JAKARTA: Garuda, Indonesia's national carrier, is in no rush to secure the luxurious Airbus 380 aircraft.
Not until the Soekarno Hatta International Airport in Jakarta is expanded at least, says its president and chief executive officer Emirsyah Satar.
"The A380 is strategically and geographically not suitable for Garuda as it needs the hub and spoke system," he said.
The expansion of Soekarno Hatta is scheduled for completion in 2014.
"Furthermore, people now like to go from point to point - like Jakarta-London or Jakarta-Manchester for which we have the smaller Boeing 777, where we can accommodate a passenger load of 400."
Speaking to the Business Times on the sidelines of business conference here, Emirsyah said the current fleet of 92 will be expanded to 194 by 2015.
Growth of the Indonesian aviation industry is huge but it needs adequate infrastructure to enable it to expand its capacity and service.
On the carrier's positioning this year, he said it will continue to capitalise on the economic growth of the country as a large chunk of passenger growth last year was domestic-driven.
Last year, the airline handled 17 million passengers and 229 tonnes of cargo, making US$3 billion (RM9.2 billion).
The "revitalised" company, which went public last year, recently placed an order with Airbus for 11 more A330-300 wide-bodied aircraft.
These aircraft priced at US$2.54 billion are poised to join the fleet, which consists of six A330-300s and eight A330-200s, gradually from next year till 2017.
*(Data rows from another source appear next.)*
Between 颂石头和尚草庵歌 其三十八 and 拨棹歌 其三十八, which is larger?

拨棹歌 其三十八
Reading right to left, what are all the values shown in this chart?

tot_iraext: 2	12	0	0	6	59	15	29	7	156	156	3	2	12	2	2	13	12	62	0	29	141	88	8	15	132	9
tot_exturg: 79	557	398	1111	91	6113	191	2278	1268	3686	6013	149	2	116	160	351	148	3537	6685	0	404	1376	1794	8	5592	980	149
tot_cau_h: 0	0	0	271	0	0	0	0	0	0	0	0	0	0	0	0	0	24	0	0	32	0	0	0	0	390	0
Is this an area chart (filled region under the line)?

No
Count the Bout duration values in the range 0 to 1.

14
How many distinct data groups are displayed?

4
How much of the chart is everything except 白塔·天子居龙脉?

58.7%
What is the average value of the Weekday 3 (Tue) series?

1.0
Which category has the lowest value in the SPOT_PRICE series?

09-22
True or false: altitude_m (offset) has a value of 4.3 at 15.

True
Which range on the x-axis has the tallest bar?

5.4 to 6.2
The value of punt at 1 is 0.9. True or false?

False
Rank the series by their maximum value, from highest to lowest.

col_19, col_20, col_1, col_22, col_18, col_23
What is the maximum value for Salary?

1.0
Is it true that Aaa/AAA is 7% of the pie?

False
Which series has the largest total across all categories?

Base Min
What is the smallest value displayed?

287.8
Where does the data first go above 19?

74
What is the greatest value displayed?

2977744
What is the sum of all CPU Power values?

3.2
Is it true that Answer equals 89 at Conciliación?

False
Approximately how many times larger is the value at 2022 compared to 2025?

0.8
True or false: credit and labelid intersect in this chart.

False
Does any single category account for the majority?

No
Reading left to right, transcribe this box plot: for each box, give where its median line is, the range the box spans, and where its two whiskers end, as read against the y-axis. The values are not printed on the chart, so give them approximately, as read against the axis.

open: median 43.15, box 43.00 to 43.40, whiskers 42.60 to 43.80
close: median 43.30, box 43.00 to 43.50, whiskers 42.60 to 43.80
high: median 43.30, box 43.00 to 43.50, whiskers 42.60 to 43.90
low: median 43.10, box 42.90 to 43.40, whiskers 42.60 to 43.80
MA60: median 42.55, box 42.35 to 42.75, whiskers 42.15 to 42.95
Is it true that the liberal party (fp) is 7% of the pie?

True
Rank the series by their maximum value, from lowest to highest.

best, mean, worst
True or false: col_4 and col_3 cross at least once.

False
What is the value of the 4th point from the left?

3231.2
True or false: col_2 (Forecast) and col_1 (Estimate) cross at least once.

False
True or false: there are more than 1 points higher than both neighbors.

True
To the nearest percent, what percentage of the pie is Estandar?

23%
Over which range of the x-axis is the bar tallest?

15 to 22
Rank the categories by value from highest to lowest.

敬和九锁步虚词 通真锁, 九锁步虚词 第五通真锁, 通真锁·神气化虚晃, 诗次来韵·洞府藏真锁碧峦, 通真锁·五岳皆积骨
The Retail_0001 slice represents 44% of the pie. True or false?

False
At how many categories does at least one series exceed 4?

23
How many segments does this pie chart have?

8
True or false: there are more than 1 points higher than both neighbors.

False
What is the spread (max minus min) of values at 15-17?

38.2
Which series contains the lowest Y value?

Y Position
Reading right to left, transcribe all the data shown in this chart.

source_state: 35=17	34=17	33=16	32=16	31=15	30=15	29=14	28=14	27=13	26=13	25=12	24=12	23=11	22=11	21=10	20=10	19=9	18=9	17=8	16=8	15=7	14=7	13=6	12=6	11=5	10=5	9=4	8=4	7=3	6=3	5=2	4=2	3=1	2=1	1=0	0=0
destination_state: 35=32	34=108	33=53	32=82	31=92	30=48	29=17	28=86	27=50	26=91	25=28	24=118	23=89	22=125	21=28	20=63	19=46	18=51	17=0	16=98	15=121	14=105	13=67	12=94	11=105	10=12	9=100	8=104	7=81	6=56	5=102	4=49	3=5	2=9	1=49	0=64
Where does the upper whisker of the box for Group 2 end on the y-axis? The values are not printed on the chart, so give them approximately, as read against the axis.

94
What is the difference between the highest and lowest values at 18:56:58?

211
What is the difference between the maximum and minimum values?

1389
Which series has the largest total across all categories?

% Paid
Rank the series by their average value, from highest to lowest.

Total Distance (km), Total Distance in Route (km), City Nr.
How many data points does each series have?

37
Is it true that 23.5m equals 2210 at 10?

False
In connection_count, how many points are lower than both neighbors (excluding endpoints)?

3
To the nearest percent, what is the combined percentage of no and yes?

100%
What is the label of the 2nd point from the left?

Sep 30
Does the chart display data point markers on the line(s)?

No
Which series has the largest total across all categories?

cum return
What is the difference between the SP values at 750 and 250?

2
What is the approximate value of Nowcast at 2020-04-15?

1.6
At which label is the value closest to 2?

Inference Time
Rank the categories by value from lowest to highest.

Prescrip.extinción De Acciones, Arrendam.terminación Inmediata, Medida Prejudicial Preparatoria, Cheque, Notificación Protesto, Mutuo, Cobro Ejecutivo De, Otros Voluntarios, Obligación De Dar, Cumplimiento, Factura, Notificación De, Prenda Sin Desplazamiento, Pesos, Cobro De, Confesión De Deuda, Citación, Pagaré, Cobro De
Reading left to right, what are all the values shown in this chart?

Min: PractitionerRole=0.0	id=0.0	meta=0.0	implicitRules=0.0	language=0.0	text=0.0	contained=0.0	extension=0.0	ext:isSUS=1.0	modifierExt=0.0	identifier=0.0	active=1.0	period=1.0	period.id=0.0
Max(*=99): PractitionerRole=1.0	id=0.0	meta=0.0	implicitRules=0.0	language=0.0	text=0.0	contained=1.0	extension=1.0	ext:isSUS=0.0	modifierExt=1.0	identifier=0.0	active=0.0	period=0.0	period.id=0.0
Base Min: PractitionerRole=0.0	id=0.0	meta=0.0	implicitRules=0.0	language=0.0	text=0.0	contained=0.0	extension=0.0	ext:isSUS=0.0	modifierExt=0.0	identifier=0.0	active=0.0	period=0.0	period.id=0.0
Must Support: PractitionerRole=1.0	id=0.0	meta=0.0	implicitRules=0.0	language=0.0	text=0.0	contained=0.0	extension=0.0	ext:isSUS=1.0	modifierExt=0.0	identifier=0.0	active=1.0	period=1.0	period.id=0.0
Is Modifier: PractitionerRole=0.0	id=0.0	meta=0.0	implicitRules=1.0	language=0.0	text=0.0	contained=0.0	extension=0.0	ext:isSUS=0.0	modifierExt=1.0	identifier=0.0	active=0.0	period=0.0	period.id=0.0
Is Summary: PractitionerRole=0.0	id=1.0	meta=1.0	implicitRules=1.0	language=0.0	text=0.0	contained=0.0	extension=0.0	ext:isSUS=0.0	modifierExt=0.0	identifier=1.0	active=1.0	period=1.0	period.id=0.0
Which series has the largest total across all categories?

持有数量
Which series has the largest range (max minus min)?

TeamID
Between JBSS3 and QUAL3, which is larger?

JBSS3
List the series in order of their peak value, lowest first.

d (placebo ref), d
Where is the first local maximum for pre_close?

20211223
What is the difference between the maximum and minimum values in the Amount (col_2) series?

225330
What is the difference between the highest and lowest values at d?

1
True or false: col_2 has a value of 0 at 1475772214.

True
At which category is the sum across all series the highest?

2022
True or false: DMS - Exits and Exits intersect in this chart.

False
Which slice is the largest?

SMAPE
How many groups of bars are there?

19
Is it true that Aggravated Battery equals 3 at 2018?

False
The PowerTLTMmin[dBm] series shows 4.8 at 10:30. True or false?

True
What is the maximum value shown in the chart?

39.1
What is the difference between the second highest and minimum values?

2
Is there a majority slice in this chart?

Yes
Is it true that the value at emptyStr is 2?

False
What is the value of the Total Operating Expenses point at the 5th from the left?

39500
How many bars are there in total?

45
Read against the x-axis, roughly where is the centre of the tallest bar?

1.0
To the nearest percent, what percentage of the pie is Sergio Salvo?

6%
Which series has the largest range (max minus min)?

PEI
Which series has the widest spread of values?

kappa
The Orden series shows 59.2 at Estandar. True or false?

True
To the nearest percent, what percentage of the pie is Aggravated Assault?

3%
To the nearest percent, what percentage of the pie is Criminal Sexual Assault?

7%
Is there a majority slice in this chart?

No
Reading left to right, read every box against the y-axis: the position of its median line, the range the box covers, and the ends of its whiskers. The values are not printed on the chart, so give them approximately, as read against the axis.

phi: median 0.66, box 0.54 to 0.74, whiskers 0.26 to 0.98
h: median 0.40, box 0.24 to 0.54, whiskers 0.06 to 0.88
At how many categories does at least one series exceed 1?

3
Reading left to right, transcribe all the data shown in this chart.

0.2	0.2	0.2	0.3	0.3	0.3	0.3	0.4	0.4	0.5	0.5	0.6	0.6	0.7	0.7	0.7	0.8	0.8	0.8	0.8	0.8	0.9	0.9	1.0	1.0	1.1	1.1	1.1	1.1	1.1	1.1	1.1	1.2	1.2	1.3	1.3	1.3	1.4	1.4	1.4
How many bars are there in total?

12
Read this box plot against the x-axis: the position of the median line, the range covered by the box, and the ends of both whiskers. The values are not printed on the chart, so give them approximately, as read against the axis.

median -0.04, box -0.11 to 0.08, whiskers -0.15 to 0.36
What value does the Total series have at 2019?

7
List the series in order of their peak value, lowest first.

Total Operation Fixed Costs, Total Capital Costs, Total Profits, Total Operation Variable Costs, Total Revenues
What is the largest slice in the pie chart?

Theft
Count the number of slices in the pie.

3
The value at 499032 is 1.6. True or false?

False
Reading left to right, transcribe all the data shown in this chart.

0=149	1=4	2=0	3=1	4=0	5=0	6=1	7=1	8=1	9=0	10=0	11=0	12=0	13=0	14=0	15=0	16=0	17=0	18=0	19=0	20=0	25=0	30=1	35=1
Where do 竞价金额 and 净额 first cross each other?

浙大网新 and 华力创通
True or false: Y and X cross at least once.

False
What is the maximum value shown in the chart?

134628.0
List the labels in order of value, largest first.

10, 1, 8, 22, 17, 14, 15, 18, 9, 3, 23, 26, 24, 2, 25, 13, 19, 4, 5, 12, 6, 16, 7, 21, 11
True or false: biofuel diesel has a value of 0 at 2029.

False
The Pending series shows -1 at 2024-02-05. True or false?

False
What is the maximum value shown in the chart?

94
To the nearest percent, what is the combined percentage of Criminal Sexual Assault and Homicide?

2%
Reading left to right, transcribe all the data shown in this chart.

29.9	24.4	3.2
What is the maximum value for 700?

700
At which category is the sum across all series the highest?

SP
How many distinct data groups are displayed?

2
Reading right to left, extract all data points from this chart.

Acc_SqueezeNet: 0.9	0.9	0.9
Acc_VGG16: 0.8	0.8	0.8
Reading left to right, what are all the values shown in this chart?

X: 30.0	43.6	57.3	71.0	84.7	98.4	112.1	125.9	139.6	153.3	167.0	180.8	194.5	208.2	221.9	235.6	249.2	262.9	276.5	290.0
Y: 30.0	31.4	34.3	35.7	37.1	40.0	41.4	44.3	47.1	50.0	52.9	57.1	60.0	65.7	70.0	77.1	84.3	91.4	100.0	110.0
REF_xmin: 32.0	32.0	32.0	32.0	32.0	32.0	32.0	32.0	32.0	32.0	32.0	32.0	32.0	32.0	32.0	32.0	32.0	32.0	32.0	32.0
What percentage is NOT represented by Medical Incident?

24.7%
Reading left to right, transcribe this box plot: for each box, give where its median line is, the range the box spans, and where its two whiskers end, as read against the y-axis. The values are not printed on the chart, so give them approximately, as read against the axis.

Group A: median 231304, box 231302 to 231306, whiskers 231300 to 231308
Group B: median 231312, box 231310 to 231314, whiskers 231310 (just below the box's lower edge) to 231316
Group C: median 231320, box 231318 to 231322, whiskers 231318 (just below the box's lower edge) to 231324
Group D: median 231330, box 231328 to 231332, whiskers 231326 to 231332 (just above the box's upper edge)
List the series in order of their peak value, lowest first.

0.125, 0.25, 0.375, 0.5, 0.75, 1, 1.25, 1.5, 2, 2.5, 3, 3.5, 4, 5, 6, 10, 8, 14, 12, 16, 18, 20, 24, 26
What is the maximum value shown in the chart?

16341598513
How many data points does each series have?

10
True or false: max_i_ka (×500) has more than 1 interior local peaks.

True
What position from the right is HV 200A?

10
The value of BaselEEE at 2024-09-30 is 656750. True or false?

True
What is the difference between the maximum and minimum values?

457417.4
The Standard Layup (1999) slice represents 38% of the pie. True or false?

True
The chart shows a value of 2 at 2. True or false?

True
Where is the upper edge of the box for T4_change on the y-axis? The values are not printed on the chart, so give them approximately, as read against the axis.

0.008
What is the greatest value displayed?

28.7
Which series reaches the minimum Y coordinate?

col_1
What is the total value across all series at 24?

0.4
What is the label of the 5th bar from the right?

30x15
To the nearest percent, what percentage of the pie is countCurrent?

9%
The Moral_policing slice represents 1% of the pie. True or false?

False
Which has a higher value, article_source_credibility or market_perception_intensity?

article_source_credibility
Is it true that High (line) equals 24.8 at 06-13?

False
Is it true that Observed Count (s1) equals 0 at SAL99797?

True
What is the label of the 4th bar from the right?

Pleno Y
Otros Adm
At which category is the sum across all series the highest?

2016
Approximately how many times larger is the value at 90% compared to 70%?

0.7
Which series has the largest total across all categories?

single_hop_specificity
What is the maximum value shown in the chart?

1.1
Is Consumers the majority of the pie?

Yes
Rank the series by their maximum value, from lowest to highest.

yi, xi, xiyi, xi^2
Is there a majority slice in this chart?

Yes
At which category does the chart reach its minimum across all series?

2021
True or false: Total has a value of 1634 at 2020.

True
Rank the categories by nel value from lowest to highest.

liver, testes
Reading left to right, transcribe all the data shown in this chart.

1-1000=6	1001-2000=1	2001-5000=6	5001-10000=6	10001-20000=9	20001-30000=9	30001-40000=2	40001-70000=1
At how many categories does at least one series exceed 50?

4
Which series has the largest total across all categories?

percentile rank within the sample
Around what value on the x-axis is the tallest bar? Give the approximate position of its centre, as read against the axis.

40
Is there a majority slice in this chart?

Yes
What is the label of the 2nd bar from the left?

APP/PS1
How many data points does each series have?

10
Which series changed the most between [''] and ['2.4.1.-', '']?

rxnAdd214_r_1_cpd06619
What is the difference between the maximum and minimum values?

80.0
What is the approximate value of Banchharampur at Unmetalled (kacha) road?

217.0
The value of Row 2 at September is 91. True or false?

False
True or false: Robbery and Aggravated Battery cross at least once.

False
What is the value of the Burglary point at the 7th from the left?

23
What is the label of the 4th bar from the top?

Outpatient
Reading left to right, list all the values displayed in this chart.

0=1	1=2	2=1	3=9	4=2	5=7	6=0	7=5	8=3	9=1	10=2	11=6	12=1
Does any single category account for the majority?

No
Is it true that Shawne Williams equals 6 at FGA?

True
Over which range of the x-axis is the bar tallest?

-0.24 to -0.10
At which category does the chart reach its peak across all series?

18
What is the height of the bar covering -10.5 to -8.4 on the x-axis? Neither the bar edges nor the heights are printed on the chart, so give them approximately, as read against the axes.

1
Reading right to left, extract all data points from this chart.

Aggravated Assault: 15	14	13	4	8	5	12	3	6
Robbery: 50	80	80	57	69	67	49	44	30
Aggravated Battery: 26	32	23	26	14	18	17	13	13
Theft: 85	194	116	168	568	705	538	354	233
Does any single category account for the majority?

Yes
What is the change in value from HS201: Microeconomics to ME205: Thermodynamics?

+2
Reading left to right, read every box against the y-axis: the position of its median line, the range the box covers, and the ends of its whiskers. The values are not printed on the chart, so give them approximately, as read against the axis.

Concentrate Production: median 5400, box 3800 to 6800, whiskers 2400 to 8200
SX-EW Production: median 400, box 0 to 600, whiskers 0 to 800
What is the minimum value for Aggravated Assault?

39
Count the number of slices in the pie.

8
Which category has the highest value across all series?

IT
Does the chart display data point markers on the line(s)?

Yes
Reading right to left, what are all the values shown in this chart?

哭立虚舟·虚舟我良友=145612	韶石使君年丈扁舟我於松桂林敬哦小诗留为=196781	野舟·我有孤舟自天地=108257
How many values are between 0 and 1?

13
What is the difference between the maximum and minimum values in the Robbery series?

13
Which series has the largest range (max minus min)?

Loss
Looking at the airline's return to the black after years of losses and a bruised image, Emirsyah said it was sheer determination which helped turn around the company.
"I said this has to be done and this is how to be done and I didn't compromise otherwise it would have been difficult."
Importantly, a clear plan is needed as to where the carrier wants to go and get everyone to that.
"But you need leaders at every level, the board and I cannot do it alone. And, we adhere to our saying of one team, one spirit and one goal!."
Garuda also got back important sectors like Europe on its radar.
To the former banker, the years spanning 2006 till 2011 were likened to a golfer with a 30 handicap but going forward needed to be changed to a single handicapper.
"Don't think what you did five years ago can continue to see success - no way. We need to change the organisation, and put in younger and energetic people."
Garuda is striving to be on par with the best airlines in the region namely Singapore Airlines and Cathay Pacific and Emirsyah reckons there will also be challenges heading his way from the increasingly aggressive airline companies from the Middle East.
"But I am firm believer in competition - it makes you more creative and innovative, otherwise you can slip into relaxation."